Anders looked to his boss. Rohner stared at Shaw as if trying to read his mind. Shaw knew the dilemma the billionaire was weighing. If Rohner paid, he lost some control over the situation. If he refused, how could he know what Shaw would do?
“Two million,” Rohner said to Shaw, “and four more after we leave here.”
Shaw removed Sofia Rohner’s ivory tablet from his pocket.
“Where did you get that?” said Anders.
Shaw set the tablet on the plant trough and touched it with his thumb. A moment later a series of soft thunks echoed from around the walls. The locks of each door but the one behind Shaw engaging.
“Nobody leaves,” Shaw said, raising the barrel of the machine gun. “Not until I’m paid.”
He touched the tablet again. The towering pavilion walls changed to a milky white. Even the rain flowing down the outer surface of the glass disappeared from view. The giant room seemed to instantly shrink to a fraction of its former size.
Morton turned and frantically pulled at the entrance door. It didn’t budge.
Shaw watched Hargreaves. If this was going to escalate further, it would be the Paragon chief who lit the fuse.
Tucker and Vic had eyes on their boss as well. Waiting for a signal. They could fall behind the plant troughs, count on having at least some cover from a blast.
Kilbane and Pollan had their hands on their holstered weapons. Castelli had moved closer to the wall, maybe trying to find a position where he wouldn’t be the first to get shot by either Shaw or Hargreaves’s men.
“Yes. Ver
y well,” Rohner said. He held both hands out at stomach level, palms down, in a gesture intended to be calming. It looked more as though the tension in the room were causing him to levitate a fraction. “Please don’t do anything.” An entreaty intended for everyone in the vast room.
Anders, his long face stony, began typing on his phone once more. Within thirty anxious seconds, Shaw’s phone chimed in answer. He was suddenly six million dollars richer, if he lived to see it.
“Right,” said Shaw. “Here’s what happens now. I leave.

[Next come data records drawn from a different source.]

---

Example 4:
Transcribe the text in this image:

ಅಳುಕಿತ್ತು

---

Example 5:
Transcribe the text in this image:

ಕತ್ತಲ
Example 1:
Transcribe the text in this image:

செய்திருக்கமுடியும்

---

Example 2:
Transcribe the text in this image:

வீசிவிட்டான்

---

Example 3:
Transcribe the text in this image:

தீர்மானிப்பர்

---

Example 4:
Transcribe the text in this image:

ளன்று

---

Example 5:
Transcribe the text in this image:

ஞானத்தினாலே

I deactivate the trigger.” He held up the remote. “Anyone follows and I shoot them and maybe I decide to set off the bomb, too, just out of spite.”
Very faintly, another sound made its presence known in the room over the soft patter of rain. The low buzz of a helicopter in the distance. Coming closer.

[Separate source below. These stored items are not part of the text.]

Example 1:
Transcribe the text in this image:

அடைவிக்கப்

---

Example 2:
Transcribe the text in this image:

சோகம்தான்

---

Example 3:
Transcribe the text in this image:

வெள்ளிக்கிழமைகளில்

“No,” said Hargreaves, slowly drawing a pistol from the small of his back. “Hand over the remote. We’re not trusting you not to blow us all to hell.”

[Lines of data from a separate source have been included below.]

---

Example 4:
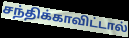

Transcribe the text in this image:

சந்திக்காவிட்டால்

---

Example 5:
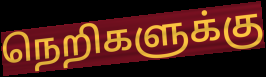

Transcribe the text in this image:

நெறிகளுக்கு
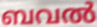
ബവൽ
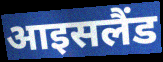
आइसलैंड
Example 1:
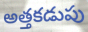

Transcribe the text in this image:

అత్తకడుపు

As if attached by strings to their leader’s movement, Tucker and Vic drew their own guns. Shaw had been right about Vic. The battered thug had brought a Micro Uzi. Twelve hundred rounds a minute, with a recoil that all but guaranteed each bullet would spray without much partiality as to target.
Across the room Kilbane and his team fanned out. Pollan motioned to Rohner and Anders to move back, an unnecessary command as Anders was already tugging his boss toward the nearest plant trough. Morton cowered by the entrance, still tugging at the door as if it might magically open.
The low, whipping roar of the helicopter was much closer now.
“If he moves,” Hargreaves said over the noise, nodding to Shaw, “kill him.”
SEVENTY-ONE
Louis Paolo gripped the stick of the Bell 427 helicopter and swore softly to himself. He’d been cursing almost constantly since he lifted off from the field at Anacortes. The dickwad whom Hargreaves had arranged to borrow the helo from had been an hour late, making Louis late in return. The sun would be down by the time he reached Briar Bay Island. Before he’d finished his preflight check, the rain had added to his problems.